++++ 输入行 ++++

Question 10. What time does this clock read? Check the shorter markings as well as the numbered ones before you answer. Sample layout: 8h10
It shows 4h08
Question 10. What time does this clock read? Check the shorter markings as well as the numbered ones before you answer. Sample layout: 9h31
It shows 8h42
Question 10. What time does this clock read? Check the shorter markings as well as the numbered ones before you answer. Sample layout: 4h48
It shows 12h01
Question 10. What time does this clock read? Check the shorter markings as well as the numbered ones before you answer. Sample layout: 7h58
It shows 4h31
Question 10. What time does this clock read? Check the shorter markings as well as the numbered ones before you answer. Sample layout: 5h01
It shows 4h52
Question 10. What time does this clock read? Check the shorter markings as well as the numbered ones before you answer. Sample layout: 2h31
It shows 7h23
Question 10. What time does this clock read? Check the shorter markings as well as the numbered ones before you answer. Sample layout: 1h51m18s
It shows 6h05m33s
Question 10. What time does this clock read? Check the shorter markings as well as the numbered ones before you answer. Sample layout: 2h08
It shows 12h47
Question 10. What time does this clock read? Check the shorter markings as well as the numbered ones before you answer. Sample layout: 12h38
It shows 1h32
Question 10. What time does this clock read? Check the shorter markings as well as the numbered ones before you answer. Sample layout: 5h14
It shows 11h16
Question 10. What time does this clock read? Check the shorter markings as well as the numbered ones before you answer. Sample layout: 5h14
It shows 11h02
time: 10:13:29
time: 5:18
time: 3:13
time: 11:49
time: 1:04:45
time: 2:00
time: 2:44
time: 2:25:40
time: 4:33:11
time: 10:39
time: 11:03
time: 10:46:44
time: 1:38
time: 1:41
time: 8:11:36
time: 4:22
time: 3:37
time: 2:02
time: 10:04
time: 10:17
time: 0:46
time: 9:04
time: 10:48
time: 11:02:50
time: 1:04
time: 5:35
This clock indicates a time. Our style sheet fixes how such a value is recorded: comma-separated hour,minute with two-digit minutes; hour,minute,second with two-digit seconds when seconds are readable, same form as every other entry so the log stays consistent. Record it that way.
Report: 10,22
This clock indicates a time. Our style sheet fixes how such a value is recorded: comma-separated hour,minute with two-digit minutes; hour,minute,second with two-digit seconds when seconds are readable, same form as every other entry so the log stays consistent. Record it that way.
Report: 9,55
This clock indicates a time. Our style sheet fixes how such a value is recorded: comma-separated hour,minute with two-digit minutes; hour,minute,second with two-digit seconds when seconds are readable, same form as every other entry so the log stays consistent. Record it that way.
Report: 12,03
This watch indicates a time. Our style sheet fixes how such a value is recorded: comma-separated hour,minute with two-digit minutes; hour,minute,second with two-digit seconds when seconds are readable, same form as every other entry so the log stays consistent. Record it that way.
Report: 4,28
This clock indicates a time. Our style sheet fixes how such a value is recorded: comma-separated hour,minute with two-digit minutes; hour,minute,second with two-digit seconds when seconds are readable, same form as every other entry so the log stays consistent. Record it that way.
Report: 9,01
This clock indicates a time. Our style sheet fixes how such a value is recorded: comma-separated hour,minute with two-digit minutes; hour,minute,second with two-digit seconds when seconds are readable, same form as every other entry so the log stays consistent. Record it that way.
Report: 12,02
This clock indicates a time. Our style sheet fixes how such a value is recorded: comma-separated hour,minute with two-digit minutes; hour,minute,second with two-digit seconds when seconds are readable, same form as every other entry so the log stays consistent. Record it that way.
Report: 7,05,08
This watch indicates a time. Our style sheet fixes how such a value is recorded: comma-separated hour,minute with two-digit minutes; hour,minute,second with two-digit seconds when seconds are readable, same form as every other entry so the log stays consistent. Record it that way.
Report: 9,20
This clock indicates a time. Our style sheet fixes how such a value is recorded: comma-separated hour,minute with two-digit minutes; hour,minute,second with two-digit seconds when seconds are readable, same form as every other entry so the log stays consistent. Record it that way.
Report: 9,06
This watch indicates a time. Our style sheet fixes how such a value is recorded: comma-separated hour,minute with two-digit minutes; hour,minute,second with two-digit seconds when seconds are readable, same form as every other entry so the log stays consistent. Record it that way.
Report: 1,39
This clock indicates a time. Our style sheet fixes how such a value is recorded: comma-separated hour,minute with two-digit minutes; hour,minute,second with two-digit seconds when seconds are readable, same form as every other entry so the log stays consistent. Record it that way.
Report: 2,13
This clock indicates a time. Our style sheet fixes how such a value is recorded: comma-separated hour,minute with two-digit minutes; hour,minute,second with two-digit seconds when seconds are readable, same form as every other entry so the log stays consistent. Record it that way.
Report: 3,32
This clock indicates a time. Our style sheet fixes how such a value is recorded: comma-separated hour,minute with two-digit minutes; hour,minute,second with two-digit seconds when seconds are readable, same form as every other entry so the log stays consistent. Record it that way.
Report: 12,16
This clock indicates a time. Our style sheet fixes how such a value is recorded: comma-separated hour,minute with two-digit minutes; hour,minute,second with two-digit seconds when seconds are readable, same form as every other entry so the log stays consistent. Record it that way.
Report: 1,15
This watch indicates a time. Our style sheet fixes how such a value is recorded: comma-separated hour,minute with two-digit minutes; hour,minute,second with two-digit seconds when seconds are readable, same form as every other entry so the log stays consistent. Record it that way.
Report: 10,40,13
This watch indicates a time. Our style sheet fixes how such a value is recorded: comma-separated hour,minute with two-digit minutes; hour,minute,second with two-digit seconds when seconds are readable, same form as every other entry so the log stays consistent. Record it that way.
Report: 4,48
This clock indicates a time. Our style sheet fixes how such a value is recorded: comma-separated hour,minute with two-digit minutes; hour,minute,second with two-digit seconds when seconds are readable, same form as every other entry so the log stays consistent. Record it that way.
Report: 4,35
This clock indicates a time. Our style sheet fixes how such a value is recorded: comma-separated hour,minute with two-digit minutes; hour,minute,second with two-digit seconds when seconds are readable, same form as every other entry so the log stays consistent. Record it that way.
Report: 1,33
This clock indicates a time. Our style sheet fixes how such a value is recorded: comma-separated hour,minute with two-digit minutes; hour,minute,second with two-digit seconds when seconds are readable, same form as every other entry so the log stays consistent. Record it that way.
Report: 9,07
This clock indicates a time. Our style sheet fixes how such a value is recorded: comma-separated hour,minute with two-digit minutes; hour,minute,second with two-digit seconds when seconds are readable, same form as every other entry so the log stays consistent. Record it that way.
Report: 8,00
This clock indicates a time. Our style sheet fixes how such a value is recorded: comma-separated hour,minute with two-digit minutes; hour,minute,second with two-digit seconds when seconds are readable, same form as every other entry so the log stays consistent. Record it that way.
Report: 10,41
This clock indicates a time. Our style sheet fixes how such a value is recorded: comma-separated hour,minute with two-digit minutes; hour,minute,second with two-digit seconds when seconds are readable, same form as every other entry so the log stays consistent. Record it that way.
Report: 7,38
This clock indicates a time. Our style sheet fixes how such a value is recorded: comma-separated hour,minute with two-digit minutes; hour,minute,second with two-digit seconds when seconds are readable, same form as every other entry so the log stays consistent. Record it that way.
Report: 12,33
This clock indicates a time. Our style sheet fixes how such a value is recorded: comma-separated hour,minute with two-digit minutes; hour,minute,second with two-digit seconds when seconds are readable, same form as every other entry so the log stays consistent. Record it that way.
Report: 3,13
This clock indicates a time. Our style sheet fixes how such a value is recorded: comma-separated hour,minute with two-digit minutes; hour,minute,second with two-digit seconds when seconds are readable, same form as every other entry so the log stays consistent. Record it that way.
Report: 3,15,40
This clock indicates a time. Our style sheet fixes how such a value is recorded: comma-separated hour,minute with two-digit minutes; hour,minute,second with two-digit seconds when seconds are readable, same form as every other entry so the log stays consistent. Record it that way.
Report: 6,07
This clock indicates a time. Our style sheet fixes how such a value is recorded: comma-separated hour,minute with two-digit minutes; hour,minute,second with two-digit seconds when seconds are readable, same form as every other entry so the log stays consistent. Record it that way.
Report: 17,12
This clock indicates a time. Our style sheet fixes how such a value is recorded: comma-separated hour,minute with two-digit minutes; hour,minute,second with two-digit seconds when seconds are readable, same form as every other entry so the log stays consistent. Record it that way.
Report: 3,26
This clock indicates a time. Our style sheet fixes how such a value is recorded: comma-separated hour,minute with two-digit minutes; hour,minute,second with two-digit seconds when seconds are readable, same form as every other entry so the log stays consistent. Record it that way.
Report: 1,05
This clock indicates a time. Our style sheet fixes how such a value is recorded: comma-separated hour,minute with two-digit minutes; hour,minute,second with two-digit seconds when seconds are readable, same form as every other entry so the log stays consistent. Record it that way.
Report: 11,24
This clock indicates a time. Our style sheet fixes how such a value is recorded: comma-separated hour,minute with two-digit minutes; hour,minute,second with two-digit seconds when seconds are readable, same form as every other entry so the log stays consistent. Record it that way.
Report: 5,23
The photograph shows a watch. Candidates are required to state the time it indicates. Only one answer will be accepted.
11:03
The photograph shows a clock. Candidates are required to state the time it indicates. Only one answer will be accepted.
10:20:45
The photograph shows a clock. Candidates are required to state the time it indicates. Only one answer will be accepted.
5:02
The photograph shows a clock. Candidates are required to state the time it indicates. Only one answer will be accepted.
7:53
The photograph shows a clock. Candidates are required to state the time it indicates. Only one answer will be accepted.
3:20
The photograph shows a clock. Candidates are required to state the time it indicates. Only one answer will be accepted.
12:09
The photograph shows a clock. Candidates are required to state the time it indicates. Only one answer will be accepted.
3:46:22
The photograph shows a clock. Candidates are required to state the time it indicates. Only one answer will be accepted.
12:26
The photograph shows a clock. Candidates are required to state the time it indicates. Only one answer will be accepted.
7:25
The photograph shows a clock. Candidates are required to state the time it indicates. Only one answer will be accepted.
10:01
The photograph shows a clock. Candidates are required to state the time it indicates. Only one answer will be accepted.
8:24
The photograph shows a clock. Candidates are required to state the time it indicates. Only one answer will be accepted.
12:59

++++

给定请求
逐字复制上方数据中从首行开始、到含有“It shows 4h08”的那一行结束的各行，首尾两行均包含在内。

任务答案
Question 10. What time does this clock read? Check the shorter markings as well as the numbered ones before you answer. Sample layout: 8h10
It shows 4h08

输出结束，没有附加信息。